EKONID Insight

Indonesia’s vaccination program proceeds in earnest

03/02/2021

Indonesia continues to push its COVID-19 vaccination program forward, with more than 500,000 healthcare workers already inoculated against the virus. Meanwhile, progress continues to be made with the locally-made “Red-and-White" vaccine, with its clinical trial expected to start in the second half of 2021.

As of February 2, 2021, as many as 596,260 people, mainly healthcare workers and critical government officials, have been vaccinated for COVID-19 for the first phase of the Indonesian Vaccination program. Meanwhile, the second phase of the program – which is done concurrently with phase 1 but is targeting the general citizen – has succeeded in covering 51,999 people. This means that Indonesia has vaccinated around a third of the 1.5 million healthcare workers targeted for inoculation by the end of the first quarter of 2021. The country aims to protect 181.5 million Indonesians from COVID-19 by the end of the program. 

The vaccine from China-based Biopharmaceutical company SinoVac has been critical to this plan. Indonesia has thus far received over 4 million dosages of ready-to-use SinoVac vaccines as well as  

25 million COVID-19 vaccine ingredients from the company. Indonesia, via state-owned company PT Bio Farma, has been running a local production line of the vaccine using the imported ingredient from SinoVac. The company aims to produce 13 million dosages of vaccines from the first few batches by February 11. The next batch to be produced from the shipment that arrived on February 2 is expected to be ready for distribution by March 20, 2021. 

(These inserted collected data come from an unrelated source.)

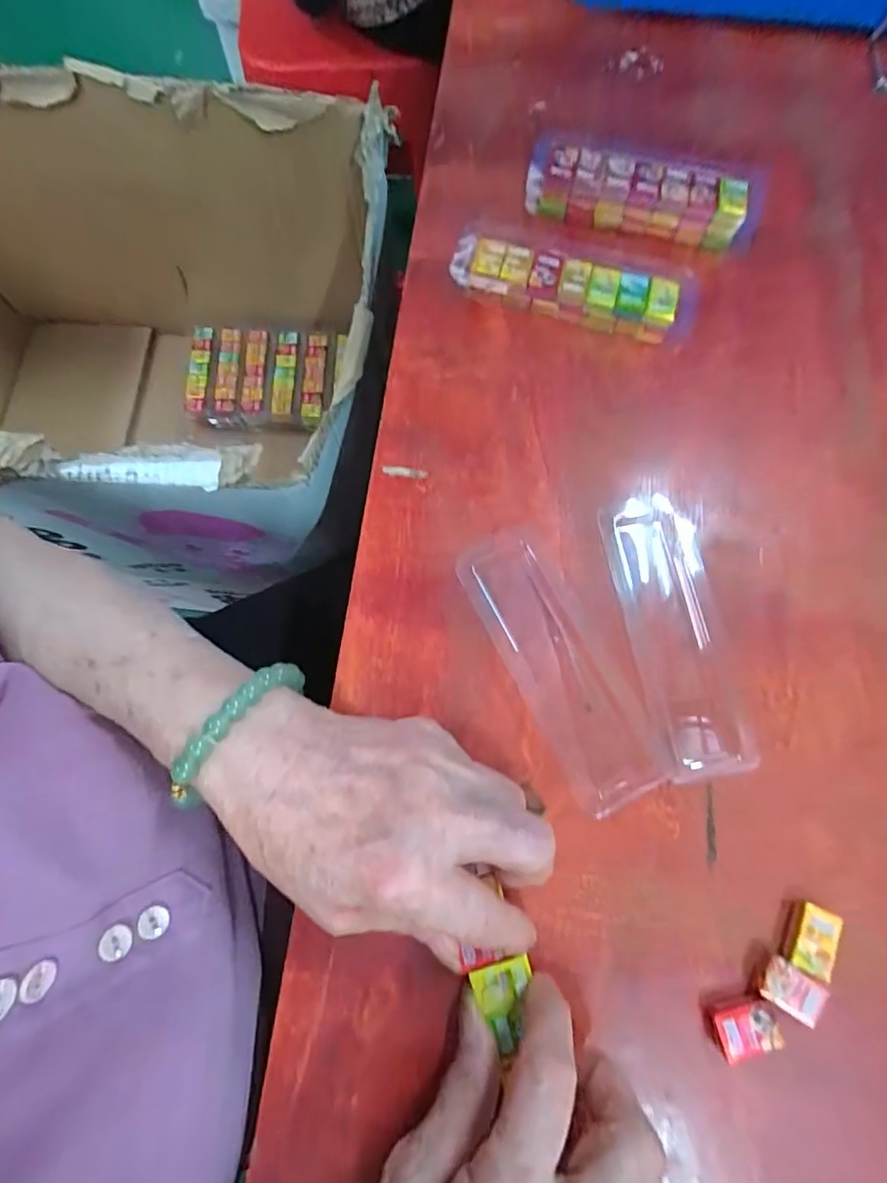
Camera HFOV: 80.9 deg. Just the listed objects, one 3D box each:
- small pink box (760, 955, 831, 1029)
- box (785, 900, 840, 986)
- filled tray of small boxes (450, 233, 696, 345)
[{"bbox_3d":[0.145,0.166,0.216,0.025,0.004,0.017,34,77,9],"label":"small pink box"},{"bbox_3d":[0.157,0.148,0.221,0.016,0.006,0.026,27,76,7],"label":"box"},{"bbox_3d":[0.076,-0.176,0.302,0.140,0.022,0.035,17,75,5],"label":"filled tray of small boxes"}]

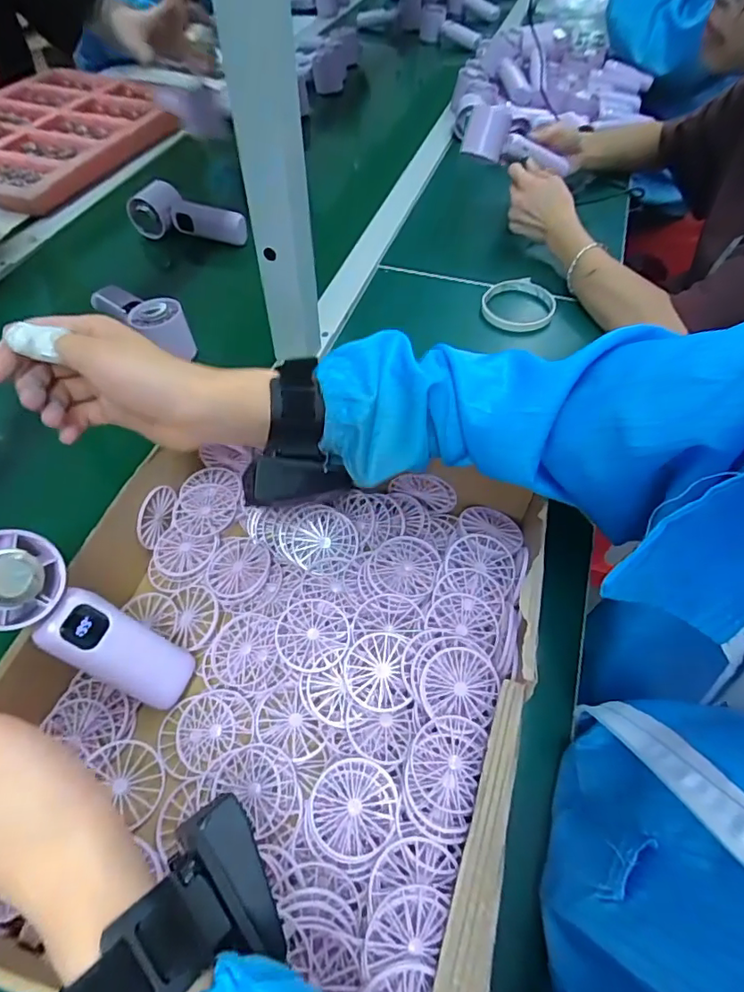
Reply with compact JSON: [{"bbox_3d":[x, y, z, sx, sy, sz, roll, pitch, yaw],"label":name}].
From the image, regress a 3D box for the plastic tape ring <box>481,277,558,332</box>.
[{"bbox_3d":[0.174,-0.225,0.634,0.081,0.018,0.085,1,53,-2],"label":"plastic tape ring"}]

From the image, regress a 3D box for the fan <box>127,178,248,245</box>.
[{"bbox_3d":[-0.243,-0.378,0.719,0.158,0.060,0.038,8,53,3],"label":"fan"}]

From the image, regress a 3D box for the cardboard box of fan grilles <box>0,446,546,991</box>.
[{"bbox_3d":[-0.066,0.102,0.351,0.314,0.086,0.346,13,54,7],"label":"cardboard box of fan grilles"}]

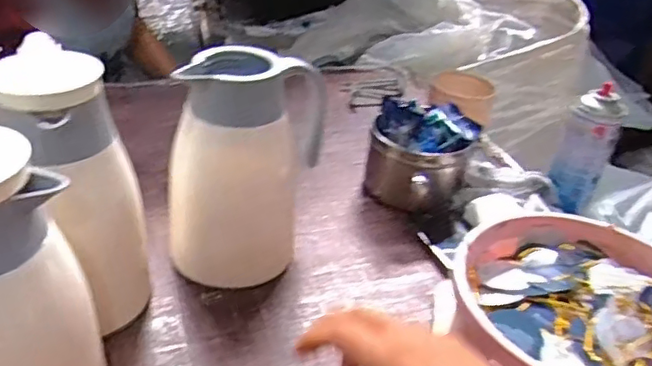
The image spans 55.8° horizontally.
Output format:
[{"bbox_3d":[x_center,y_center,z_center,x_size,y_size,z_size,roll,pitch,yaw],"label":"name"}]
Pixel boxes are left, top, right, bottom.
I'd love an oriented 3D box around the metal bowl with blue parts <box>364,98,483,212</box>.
[{"bbox_3d":[0.126,-0.041,0.805,0.112,0.115,0.137,32,41,33],"label":"metal bowl with blue parts"}]

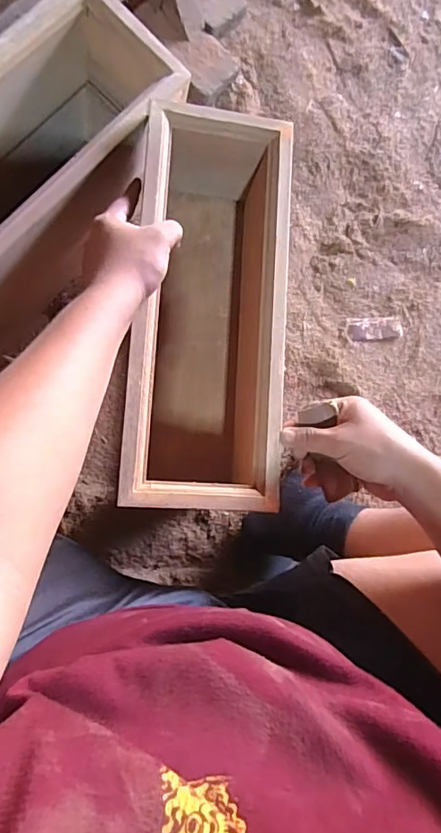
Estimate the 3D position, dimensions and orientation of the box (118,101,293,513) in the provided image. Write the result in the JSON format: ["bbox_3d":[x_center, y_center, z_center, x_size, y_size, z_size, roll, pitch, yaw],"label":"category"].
[{"bbox_3d":[-0.015,-0.106,0.526,0.141,0.140,0.386,4,85,-8],"label":"box"}]

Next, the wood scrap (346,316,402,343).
[{"bbox_3d":[0.253,-0.144,0.821,0.098,0.009,0.039,-5,85,-11],"label":"wood scrap"}]

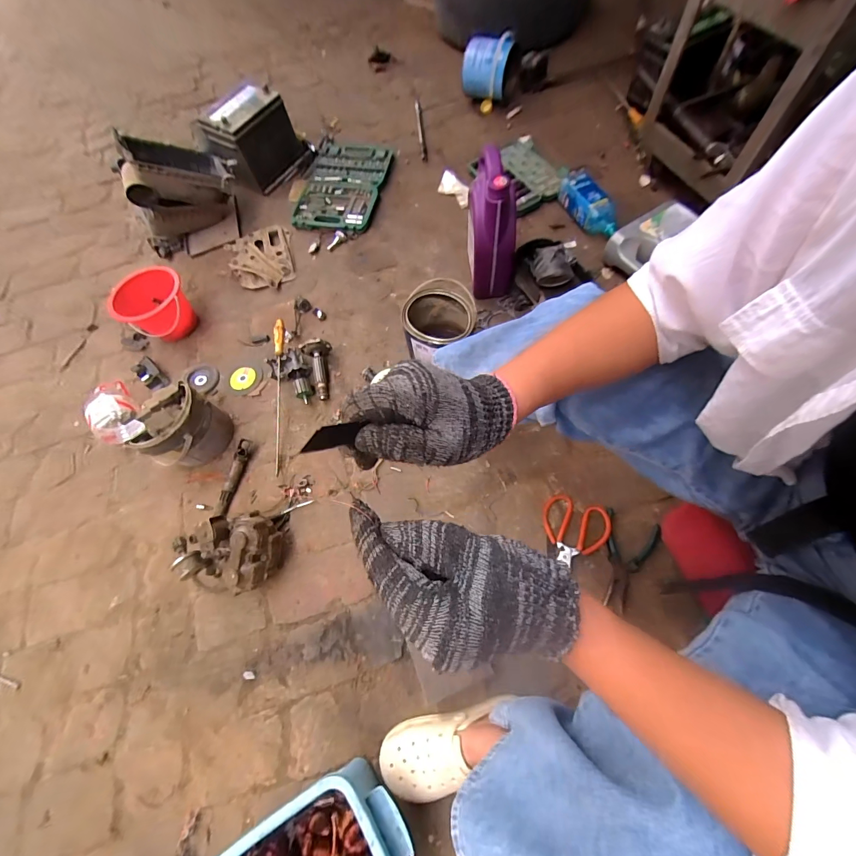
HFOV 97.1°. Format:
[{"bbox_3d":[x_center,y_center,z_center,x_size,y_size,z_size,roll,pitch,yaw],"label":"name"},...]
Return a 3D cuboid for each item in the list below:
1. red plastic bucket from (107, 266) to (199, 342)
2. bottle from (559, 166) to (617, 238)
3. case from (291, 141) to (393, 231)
[{"bbox_3d":[-0.679,-0.300,0.963,0.134,0.138,0.175,41,75,17],"label":"red plastic bucket"},{"bbox_3d":[0.438,-0.625,1.051,0.087,0.071,0.250,-20,66,-3],"label":"bottle"},{"bbox_3d":[-0.256,-0.750,1.166,0.231,0.032,0.374,11,78,7],"label":"case"}]

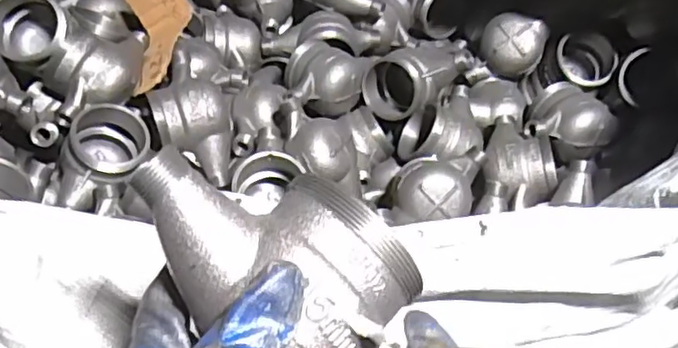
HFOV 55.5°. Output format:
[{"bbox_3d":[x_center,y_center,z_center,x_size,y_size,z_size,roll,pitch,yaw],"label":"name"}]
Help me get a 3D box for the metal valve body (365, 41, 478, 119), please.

Indonesia ordered a total of 140 million dosages of COVID-19 vaccines from SinoVac, the delivery of which is scheduled to complete by the middle of this year. That number is not enough to meet the inoculation target of 181.5 million people. Therefore, the country has further secured 50 million dosages of the German-made Pfizer-BioNTech vaccine while also working to secure 100 million dosages of the UK-made Oxford-AstraZeneca vaccine.  

Additionally, the country is also working to produce its own line of COVID-19 vaccines using the strain that is spreading in Indonesia. Spearheaded by the Eijkman Institute of Molecular Biology with the cooperation of several Indonesian universities and research institutions, the vaccine is made not by using the deactivated virus, but by using its recombined proteins to produce a vaccine with fewer side-effects. This “Red-and-White" vaccine is expected to enter clinical trial by mid-2021.